[Assignment]:
Reproduce the material word for word, starting at the line that contains "Interesanti" and stopping after the line that contains "Übungen zu Binomischen".

Top of Given records

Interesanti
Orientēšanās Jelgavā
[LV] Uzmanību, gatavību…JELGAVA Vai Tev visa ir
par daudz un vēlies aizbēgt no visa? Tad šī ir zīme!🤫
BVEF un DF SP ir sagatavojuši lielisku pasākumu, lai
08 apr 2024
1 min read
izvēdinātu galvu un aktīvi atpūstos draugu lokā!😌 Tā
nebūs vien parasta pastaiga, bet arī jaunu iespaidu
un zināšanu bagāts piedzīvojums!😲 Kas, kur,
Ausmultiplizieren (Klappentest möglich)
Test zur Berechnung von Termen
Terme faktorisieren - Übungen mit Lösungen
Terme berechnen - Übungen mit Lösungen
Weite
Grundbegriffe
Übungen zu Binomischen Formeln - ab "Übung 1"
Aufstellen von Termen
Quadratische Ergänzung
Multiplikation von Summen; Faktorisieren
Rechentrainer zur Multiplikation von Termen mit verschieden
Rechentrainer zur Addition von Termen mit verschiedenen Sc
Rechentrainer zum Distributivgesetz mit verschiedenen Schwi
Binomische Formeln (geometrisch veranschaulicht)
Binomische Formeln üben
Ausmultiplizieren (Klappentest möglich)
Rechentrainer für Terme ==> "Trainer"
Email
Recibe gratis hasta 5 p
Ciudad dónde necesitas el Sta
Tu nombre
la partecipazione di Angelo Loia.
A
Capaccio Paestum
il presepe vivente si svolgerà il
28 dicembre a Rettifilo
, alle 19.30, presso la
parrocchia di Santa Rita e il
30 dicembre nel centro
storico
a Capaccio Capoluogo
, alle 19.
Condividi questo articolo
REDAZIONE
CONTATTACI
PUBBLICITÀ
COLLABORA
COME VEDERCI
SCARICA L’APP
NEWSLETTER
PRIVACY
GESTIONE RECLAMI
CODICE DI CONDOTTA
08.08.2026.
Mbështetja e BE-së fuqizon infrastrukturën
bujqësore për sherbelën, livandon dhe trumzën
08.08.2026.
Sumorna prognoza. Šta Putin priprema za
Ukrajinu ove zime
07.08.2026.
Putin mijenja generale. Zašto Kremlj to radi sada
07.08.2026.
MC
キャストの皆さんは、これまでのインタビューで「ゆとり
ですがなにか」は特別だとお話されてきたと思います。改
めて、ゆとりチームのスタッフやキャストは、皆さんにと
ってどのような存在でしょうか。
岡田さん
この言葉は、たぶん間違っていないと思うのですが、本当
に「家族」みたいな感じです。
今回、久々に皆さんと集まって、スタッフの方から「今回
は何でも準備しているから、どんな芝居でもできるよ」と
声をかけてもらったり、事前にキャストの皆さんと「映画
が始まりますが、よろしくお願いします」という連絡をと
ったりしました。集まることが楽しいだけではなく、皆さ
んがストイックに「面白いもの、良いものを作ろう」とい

Bottom of Given records
Top of Given records

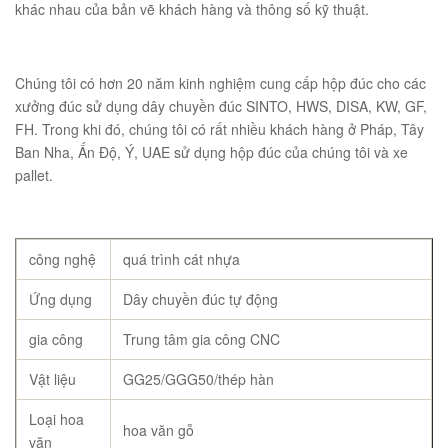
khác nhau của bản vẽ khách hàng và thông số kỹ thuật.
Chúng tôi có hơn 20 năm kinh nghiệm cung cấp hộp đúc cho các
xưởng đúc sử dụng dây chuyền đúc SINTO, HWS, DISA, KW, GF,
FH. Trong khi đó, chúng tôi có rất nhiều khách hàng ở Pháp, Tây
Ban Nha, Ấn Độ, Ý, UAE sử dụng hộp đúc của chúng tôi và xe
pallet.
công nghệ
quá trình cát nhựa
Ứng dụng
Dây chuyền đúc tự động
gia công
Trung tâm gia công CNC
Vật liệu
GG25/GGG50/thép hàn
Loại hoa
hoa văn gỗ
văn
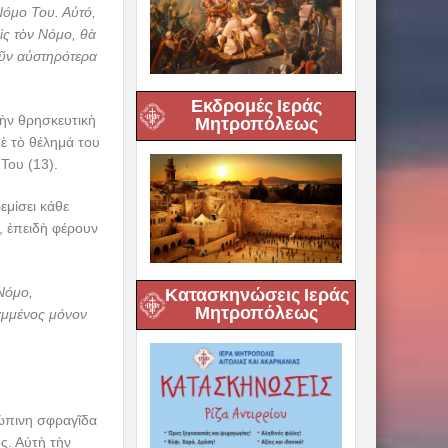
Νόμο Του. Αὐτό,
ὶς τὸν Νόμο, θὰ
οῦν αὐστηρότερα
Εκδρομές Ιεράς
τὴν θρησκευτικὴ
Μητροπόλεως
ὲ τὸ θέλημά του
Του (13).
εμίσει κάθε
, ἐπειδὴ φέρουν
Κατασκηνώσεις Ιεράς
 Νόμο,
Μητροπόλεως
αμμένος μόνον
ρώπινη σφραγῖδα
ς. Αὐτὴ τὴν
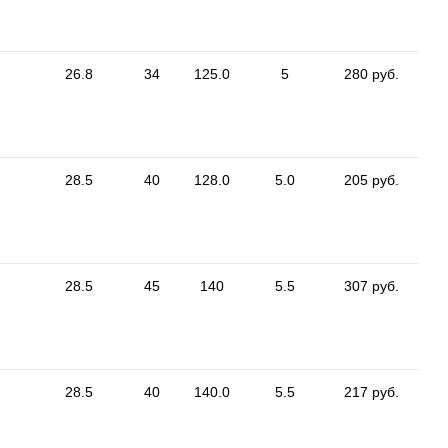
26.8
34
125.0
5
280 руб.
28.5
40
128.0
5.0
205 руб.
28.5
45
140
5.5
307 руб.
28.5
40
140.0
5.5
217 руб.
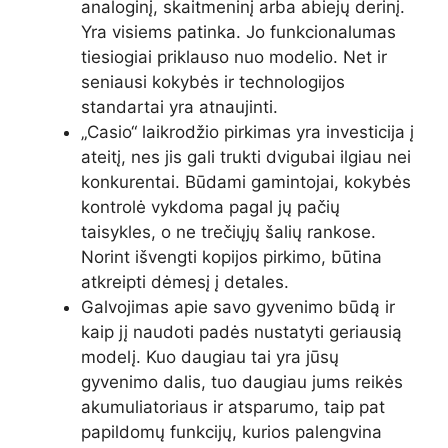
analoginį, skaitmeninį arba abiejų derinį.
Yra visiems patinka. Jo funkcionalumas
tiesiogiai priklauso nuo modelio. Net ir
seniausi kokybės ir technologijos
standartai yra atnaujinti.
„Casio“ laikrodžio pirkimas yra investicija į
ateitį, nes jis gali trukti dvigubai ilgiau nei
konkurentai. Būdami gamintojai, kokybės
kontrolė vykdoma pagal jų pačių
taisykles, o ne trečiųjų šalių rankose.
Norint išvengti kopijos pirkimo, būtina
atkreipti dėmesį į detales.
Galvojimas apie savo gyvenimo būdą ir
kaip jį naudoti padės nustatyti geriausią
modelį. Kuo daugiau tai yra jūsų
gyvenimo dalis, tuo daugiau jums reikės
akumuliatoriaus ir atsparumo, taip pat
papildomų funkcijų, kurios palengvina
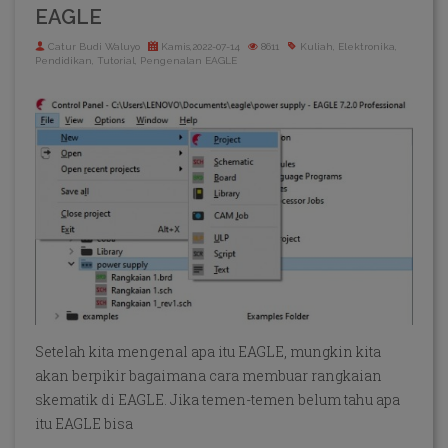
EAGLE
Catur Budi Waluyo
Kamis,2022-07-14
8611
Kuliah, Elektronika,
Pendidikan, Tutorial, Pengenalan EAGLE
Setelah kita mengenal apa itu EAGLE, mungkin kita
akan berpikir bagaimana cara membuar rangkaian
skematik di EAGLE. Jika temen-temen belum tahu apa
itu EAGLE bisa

Bottom of Given records

[Answer for this exercise]:
Interesanti
Orientēšanās Jelgavā
[LV] Uzmanību, gatavību…JELGAVA Vai Tev visa ir
par daudz un vēlies aizbēgt no visa? Tad šī ir zīme!🤫
BVEF un DF SP ir sagatavojuši lielisku pasākumu, lai
08 apr 2024
1 min read
izvēdinātu galvu un aktīvi atpūstos draugu lokā!😌 Tā
nebūs vien parasta pastaiga, bet arī jaunu iespaidu
un zināšanu bagāts piedzīvojums!😲 Kas, kur,
Ausmultiplizieren (Klappentest möglich)
Test zur Berechnung von Termen
Terme faktorisieren - Übungen mit Lösungen
Terme berechnen - Übungen mit Lösungen
Weite
Grundbegriffe
Übungen zu Binomischen Formeln - ab "Übung 1"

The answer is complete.